The error has affected an estimated 10 per cent of voters in the Dublin city area who received incorrect or inaccurate information after a council employee failed to update a computer file.
A council spokesman said the Electoral Act precluded it from issuing new polling cards as they “cannot be issued three or fewer days before polling day”. Instead, letters were posted advising those affected as to their electoral number and the correct location at which to cast their vote.
Contingency plans were being put in place for anybody who had not received the correct information by voting day, but the spokesman said last night all of those affected had been identified and about 35,000 letters had been sent with the correct information.
He said the council had not yet calculated the cost as the “priority has been rectifying the error”.

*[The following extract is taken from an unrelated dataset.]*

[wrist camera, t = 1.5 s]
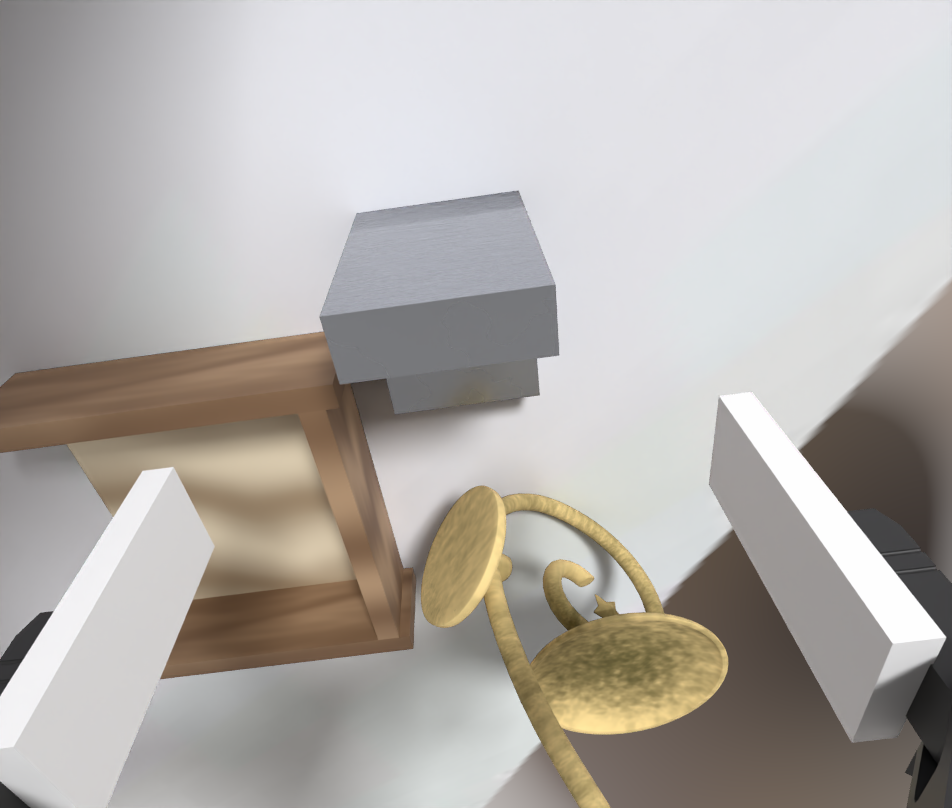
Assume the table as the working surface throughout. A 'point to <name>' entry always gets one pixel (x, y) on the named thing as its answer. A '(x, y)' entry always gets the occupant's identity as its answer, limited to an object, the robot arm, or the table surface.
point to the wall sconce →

“We have focused on this since becoming aware of it on Monday afternoon. There is obviously a cost in issuing the letters. This cost was a necessary part of rectifying the error.”
The spokesman said there would be a “review of procedures” but added: “Dublin City Council has a very strong record in the dispatching of accurate polling card information and in maintaining the register of electors. We are confident that an error of this nature will not happen again.”
Meanwhile, a spokesman for the Referendum Commission has confirmed it has received almost 50 complaints from members of the public in relation to non-receipt of leaflets and information relating to the two referendums.
He said the complaints were “country-wide” and that “small gaps” in the system were “a normal feature of mass mailing”.